--- TEXT FOR ANALYSIS ---

Dayton Engineer

Researchers in the UD School of Engineering’s Department of Electro-Optics and Photonics (EOP) recently investigated changes in the air’s turbulence during the April 8th total solar eclipse in Dayton.

Led by professor and Intelligent Optics Laboratory director Dr. Mikhail Vorontsov, researchers observed unexpected atmospheric effects in a set of measurements that are difficult to make, given a small portion of the U.S. with total solar eclipse, lack of currently available instruments and an appropriately equipped testing site.

Like how water ripples as it flows over rocks, so does the air as it emanates over the Earth’s surface. Although it’s invisible to our eyes, the air “ripples” are the turbulence we feel in an airplane. Atmospheric turbulence also distorts the light that travels through the atmosphere. This light distortion is most noticeable when observing stars, causing them to twinkle.

During the eclipse, as the Moon blocks the sunlight, the sudden decrease in solar radiation can cause changes in temperature, atmospheric pressure and wind patterns, which can affect the strength of turbulence. Because the change in turbulence only lasts for as long as the eclipse, a turbulence strength sensing at high measurement rate is required.

A novel AI-based sensor, TurbNet, for real-time atmospheric turbulence strength measurements was developed recently by researchers at the UD EOP Intelligent Optics Laboratory and Optonica LLC (a small business in Dayton area). The TurbNet sensor was used during the solar eclipse totality of less than three minutes to monitor the change in turbulence more than 30 times faster than with commercially available instruments.

The sensor was installed in EOP’s unique 7 kilometer atmospheric test range, which runs from the Fitz Hall lab window to the instrumentation installation located on the roof of the VA hospital in downtown Dayton.

--- AVAILABLE DATA ---

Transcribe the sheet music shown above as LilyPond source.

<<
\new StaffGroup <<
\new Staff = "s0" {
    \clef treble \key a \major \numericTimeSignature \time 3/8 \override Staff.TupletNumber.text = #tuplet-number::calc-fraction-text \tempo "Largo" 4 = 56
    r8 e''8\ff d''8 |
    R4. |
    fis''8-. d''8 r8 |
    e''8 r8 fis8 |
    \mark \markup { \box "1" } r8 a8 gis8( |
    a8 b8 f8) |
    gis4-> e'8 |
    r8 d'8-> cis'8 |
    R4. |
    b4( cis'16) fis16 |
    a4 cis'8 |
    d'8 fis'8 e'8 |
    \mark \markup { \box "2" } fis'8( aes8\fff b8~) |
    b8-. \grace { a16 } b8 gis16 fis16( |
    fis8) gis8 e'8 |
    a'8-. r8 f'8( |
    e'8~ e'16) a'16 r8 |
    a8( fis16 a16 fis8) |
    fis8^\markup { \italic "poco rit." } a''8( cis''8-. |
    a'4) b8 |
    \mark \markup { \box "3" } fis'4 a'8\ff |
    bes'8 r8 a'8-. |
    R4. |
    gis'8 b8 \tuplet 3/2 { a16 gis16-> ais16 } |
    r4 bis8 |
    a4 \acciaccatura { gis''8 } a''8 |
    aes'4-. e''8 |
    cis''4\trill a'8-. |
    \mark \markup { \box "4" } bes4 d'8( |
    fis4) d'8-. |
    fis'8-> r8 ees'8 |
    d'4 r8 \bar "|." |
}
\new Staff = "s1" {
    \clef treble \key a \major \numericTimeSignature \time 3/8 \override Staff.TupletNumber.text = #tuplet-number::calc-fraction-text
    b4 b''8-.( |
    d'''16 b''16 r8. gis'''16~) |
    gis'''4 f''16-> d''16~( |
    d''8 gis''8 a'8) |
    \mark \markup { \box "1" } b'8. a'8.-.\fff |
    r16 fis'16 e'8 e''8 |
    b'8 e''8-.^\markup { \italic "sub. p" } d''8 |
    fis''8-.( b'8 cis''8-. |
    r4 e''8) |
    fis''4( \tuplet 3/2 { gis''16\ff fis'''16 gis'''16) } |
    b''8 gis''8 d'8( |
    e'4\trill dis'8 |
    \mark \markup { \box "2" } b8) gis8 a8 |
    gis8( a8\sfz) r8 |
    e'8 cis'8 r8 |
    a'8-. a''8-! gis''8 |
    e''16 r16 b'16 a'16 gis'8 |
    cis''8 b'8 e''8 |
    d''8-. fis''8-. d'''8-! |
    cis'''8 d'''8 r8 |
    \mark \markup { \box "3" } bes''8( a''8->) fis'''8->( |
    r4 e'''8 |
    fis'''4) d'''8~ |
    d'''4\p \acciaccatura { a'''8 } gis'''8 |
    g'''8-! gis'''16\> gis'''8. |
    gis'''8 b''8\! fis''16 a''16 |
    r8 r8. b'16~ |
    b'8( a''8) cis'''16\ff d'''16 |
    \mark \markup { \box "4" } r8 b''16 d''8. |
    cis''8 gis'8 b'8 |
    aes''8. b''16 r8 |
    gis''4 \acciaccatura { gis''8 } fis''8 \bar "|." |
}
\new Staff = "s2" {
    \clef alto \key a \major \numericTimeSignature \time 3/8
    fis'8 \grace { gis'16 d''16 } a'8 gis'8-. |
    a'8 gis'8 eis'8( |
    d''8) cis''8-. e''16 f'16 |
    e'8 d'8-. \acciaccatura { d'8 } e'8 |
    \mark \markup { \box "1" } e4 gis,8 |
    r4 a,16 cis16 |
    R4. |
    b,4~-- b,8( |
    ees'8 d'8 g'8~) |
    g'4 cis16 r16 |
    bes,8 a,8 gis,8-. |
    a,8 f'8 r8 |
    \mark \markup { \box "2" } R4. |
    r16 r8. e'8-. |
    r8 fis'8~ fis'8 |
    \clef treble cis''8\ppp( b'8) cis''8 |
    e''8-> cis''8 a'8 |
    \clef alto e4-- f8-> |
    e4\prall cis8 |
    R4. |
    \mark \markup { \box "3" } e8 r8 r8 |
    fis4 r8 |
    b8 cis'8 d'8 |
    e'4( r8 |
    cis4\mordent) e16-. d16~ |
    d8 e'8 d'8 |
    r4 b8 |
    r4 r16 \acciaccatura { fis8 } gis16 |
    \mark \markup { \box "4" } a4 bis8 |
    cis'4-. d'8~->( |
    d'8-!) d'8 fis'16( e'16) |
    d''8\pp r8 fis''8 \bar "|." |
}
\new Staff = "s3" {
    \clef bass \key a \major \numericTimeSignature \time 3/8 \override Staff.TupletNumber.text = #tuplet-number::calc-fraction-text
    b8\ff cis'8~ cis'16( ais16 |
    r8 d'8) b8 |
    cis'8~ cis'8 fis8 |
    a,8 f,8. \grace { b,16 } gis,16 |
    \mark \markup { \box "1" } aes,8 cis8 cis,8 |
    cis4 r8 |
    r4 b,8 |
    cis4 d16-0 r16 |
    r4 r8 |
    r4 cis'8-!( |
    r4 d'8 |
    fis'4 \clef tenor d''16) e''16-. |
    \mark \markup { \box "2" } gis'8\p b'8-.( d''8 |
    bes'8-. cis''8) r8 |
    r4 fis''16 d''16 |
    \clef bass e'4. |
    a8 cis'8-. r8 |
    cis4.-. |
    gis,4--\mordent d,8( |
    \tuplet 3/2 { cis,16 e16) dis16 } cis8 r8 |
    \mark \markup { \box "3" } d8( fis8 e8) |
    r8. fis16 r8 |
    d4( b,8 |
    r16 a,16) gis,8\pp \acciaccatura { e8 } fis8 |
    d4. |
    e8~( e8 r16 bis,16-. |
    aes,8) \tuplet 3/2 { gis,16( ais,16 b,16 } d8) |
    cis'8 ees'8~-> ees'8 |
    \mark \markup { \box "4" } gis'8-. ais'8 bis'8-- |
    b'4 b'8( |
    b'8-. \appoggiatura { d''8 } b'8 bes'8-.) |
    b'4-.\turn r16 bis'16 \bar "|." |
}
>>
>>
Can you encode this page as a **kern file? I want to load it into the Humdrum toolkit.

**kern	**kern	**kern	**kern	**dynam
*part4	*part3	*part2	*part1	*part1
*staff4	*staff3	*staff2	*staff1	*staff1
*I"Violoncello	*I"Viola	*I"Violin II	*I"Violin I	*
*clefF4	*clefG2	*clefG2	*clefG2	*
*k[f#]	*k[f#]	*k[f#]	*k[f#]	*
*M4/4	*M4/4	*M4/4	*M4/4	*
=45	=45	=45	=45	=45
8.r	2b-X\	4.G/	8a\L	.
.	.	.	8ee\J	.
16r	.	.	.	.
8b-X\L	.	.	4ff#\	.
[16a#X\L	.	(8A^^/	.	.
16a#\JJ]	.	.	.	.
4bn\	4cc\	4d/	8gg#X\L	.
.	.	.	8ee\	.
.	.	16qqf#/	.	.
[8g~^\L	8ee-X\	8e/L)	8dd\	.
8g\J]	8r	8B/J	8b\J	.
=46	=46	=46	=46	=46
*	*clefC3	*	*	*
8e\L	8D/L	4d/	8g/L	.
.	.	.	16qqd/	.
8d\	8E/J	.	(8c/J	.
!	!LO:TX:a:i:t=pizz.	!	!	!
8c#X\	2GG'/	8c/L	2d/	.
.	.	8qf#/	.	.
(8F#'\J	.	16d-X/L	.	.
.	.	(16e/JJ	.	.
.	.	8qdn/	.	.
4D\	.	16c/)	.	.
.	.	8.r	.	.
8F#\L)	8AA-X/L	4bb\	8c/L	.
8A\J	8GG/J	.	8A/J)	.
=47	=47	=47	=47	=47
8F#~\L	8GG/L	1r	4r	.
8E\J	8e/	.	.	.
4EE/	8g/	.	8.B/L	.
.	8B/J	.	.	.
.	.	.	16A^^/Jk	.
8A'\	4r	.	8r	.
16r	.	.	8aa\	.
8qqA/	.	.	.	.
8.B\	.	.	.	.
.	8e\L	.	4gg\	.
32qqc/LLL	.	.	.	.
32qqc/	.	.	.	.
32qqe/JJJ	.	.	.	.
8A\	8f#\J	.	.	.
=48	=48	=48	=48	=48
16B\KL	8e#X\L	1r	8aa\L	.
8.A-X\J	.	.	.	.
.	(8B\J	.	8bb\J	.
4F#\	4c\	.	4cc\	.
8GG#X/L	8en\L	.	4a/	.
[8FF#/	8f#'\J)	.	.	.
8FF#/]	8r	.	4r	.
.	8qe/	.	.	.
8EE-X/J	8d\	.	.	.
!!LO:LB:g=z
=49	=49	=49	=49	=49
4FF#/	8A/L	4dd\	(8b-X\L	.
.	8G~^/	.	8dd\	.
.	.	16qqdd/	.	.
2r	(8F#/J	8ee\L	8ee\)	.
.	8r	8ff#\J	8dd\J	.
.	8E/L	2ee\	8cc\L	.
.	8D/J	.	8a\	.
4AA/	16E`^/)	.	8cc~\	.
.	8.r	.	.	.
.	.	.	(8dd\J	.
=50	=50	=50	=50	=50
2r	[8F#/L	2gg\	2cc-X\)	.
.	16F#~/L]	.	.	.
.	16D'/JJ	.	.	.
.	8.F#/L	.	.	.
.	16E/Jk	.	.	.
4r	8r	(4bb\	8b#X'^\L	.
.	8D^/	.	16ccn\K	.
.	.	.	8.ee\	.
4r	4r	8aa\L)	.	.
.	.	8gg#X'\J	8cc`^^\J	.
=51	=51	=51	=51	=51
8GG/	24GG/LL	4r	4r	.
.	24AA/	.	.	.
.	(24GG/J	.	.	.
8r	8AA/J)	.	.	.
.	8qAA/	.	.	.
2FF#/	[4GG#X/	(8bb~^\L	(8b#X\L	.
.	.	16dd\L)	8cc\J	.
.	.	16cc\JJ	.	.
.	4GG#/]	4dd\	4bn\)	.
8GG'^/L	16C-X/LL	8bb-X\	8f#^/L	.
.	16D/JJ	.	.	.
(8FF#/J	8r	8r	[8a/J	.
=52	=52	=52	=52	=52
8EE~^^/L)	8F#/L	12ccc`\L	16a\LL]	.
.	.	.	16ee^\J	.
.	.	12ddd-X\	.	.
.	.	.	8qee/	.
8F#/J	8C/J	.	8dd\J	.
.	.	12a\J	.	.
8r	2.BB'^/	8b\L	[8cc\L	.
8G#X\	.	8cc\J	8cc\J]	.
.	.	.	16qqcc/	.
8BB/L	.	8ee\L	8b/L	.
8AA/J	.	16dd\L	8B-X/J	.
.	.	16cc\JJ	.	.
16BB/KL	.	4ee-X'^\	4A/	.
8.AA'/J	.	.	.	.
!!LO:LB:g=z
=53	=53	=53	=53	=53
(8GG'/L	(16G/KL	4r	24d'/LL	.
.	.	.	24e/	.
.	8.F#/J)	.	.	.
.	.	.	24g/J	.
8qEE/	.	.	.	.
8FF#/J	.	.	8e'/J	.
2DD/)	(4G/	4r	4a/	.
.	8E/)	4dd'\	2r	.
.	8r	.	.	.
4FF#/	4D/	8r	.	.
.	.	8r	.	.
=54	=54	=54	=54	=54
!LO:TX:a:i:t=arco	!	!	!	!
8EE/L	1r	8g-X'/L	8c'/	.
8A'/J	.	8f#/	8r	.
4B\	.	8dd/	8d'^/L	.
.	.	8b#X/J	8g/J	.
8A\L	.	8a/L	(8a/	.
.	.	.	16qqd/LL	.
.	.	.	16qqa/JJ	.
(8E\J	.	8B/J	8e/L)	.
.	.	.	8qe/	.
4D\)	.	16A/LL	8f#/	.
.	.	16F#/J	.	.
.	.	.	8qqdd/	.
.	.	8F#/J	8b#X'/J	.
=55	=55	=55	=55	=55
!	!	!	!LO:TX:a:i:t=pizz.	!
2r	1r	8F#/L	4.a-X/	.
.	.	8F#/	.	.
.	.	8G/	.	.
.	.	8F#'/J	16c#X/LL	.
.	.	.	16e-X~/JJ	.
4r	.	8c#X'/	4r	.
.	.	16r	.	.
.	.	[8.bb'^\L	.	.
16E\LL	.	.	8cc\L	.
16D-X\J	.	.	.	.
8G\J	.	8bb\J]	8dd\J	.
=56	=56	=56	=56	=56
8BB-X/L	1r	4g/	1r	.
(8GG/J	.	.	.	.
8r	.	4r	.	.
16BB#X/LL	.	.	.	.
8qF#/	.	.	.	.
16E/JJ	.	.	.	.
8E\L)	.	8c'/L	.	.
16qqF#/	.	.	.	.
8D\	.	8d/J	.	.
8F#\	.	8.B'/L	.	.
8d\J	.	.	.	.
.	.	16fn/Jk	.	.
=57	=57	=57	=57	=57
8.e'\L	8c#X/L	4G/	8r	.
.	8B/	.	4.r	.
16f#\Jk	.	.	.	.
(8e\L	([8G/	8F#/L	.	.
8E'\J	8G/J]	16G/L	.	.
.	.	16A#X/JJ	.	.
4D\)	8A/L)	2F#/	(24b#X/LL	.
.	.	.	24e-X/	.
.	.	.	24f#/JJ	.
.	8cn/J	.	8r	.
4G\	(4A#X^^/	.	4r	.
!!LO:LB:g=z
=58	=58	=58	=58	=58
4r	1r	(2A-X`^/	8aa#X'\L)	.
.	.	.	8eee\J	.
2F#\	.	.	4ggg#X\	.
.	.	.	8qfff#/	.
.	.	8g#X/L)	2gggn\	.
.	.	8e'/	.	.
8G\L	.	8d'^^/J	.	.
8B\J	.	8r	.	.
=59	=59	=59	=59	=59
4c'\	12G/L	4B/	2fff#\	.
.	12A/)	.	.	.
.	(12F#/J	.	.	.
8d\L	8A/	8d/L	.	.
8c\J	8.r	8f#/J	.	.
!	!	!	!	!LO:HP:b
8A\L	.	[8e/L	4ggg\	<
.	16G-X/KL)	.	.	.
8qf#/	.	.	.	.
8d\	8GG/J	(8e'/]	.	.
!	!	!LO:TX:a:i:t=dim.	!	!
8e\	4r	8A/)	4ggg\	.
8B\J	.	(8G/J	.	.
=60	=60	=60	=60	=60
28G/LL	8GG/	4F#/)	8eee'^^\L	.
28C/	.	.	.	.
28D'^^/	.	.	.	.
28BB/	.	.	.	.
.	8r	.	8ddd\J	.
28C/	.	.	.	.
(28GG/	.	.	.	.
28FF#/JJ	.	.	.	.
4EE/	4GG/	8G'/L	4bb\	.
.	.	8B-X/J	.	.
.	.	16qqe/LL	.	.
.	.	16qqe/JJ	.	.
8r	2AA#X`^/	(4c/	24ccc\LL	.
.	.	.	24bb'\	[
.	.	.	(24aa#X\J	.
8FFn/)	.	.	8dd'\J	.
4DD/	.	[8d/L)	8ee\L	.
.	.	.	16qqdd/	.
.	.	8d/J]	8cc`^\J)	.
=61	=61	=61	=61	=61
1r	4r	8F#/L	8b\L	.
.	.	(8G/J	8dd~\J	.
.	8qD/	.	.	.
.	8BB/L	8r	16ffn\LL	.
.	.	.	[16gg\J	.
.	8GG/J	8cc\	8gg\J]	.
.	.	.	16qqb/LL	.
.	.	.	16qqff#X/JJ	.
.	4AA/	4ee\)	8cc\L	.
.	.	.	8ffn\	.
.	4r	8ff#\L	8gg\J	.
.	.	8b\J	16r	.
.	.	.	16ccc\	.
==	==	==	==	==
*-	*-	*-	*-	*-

---

From the eclipse turbulence text above, pull out the stretch from "A novel AI-based" through "in downtown Dayton.", copied word for word.

A novel AI-based sensor, TurbNet, for real-time atmospheric turbulence strength measurements was developed recently by researchers at the UD EOP Intelligent Optics Laboratory and Optonica LLC (a small business in Dayton area). The TurbNet sensor was used during the solar eclipse totality of less than three minutes to monitor the change in turbulence more than 30 times faster than with commercially available instruments.

The sensor was installed in EOP’s unique 7 kilometer atmospheric test range, which runs from the Fitz Hall lab window to the instrumentation installation located on the roof of the VA hospital in downtown Dayton.